Home Market Strong Despite Dip: Flagging 4th Quarter Has Some Questioning Future
America's housing market roared to new heights in 2005, despite dipping sales and prices in the year's final quarter, the National Association of Realtors reported Wednesday.
Has this longtime bull market crested?
"That's the million-dollar question." said Bob Walters, chief economist for Quicken Loans, a Livonia, Mich.-based company. The year-end price dip "could just be a blip," Walters said, or a sign that 2005 was the finale to double-digit annual price gains.
Nationwide, existing single-family homes ended the year with a median $213,000 sales price. That's 13.6%, or $25,500, higher than a year earlier but $2,900 below the median price fetched three months earlier, the Washington, D.C., trade group's figures show.
Rising mortgage-interest rates dampened market pace in the waning weeks of 2005, said David Lereah, the group's chief economist. The benchmark 30-year fixed-rate mortgage average rose from 5.76% in the third quarter to 6.22% in the fourth quarter, according to mortgage financier Freddie Mac.
"We are entering a period of a more normal balance in supply and demand," Lereah said in a statement accompanying the sales report. "The modest dip in appreciation is an early sign of a market adjustment."
Milwaukee and Green Bay were among a host of metropolitan areas following that undulating price pattern, but Madison's prices never flagged.
In Milwaukee, the median single-family resale price climbed to $219,700 in third quarter 2005 before sagging to $211,600 in the fourth quarter -- still a 6.2% gain for the year. Green Bay's median price climbed to $155,200 in the third quarter before dropping to $150,600 -- a 4.1% gain for the year. Madison rose steadily in a year's time from $208,100 to $224,600.
The price dip coincided with a volume dip, but not enough to stop U.S. housing resales from setting a new annual peak. National Association of Realtors' market estimates show 7.07 million sales in 2005, better than 2004's 6.78 million. Wisconsin's 2005 market profile, due today, is expected to reflect strong market performance.
"A nice increase overall, even though fourth quarter let us down," was how ShelBaker, general sales manager for First Weber Group in Waukesha, put it.
Winter's business lull shows signs of making way for a perky spring, Baker said.
"Buyers have a strong presence out there these days," he said.
Unlike a year ago, when sellers held the reins of market power, buyers are not in such a giving or forgiving mood, Baker said. "For sale" signs are here, there and everywhere.

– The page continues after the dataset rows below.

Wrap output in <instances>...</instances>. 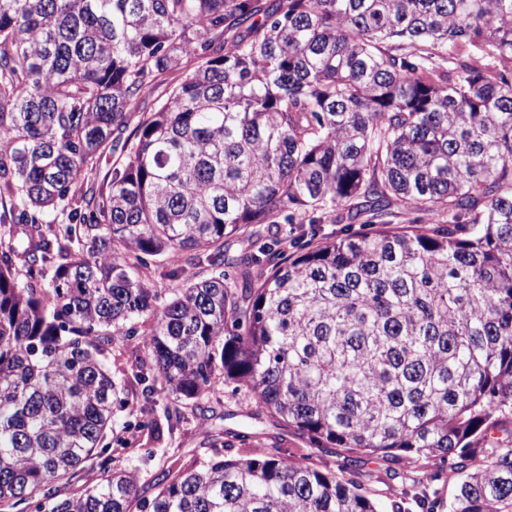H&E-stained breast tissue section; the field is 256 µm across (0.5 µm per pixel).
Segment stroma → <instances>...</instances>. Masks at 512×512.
Instances as JSON below:
<instances>
[{
  "label": "stroma",
  "mask_w": 512,
  "mask_h": 512,
  "mask_svg": "<svg viewBox=\"0 0 512 512\" xmlns=\"http://www.w3.org/2000/svg\"><path fill=\"white\" fill-rule=\"evenodd\" d=\"M142 353L139 338L133 337L116 342L106 354V364L119 383L125 401L124 406L114 409L116 432L125 446L115 450L113 456L135 471L141 487L150 488L161 467L179 469L208 459L213 450L207 434L214 430L226 431V452L237 457L257 458L275 445L286 455L310 456L324 469L337 471L352 464L351 454L344 449L311 448L306 437L257 407L242 385H220L222 403L216 416L202 419L189 413L177 427H170L164 415L168 393L159 391L145 396L137 380L133 360ZM357 466L365 475V485L382 505L399 498L406 512H422L421 490L403 489L400 481L387 476L393 469L413 472L418 469V462L366 457Z\"/></svg>",
  "instance_id": "35a3bbf8"
}]
</instances>
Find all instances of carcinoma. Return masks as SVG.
Returning <instances> with one entry per match:
<instances>
[{
  "instance_id": "1",
  "label": "carcinoma",
  "mask_w": 512,
  "mask_h": 512,
  "mask_svg": "<svg viewBox=\"0 0 512 512\" xmlns=\"http://www.w3.org/2000/svg\"><path fill=\"white\" fill-rule=\"evenodd\" d=\"M133 336L170 422L241 383L313 448L452 473L423 512H512V0H0V512H383L275 446L70 492ZM183 76V70H171L167 74L166 80L155 89V91L153 92L152 96L149 99H147L144 103L140 105L138 111L152 112V110L156 106V102L158 100H164L168 96L171 87L178 84L182 80Z\"/></svg>"
}]
</instances>
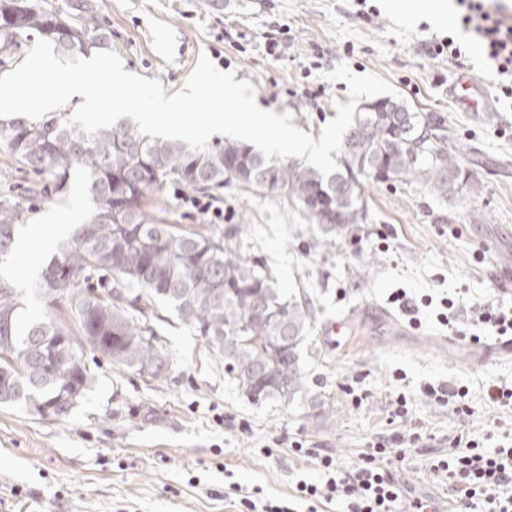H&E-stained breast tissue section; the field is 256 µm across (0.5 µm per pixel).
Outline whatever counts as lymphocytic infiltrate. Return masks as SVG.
Wrapping results in <instances>:
<instances>
[{
	"label": "lymphocytic infiltrate",
	"instance_id": "1",
	"mask_svg": "<svg viewBox=\"0 0 512 512\" xmlns=\"http://www.w3.org/2000/svg\"><path fill=\"white\" fill-rule=\"evenodd\" d=\"M460 22L482 43L493 62L496 88L512 100V21L494 0H460ZM394 443L381 436L354 464L339 466L330 451L317 452L321 481H299L296 500L318 512V503L337 502L346 512H428L411 496L385 462ZM429 470L448 487L451 512H512V429L488 430L484 439L460 432L448 439L446 455L432 458Z\"/></svg>",
	"mask_w": 512,
	"mask_h": 512
}]
</instances>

It's too soon to call this a buyers' market, Baker said. "But it's a very level market. The message these days is, you have to price your home very sharp" or risk home-shopper snubs.
Most economists see a good but not great housing year ahead.
"We've been on a meteoric rise for three or four years now. Houses can only double in value every five or six years for a while before plain economics bring them back in line," Walters said.
His prediction: "A gradual deceleration over time to the traditional 2 percent to 4 percent a year. Whether it's 2 percent, 4 percent, 6 percent or 8 percent this year -- well, I'd be flipping a coin. A lot depends on what happens with interest rates, which still are low historic 40-year averages, and the economy, which is steady. But I'd say this is the year where we come out of the stratosphere of double-digit gains."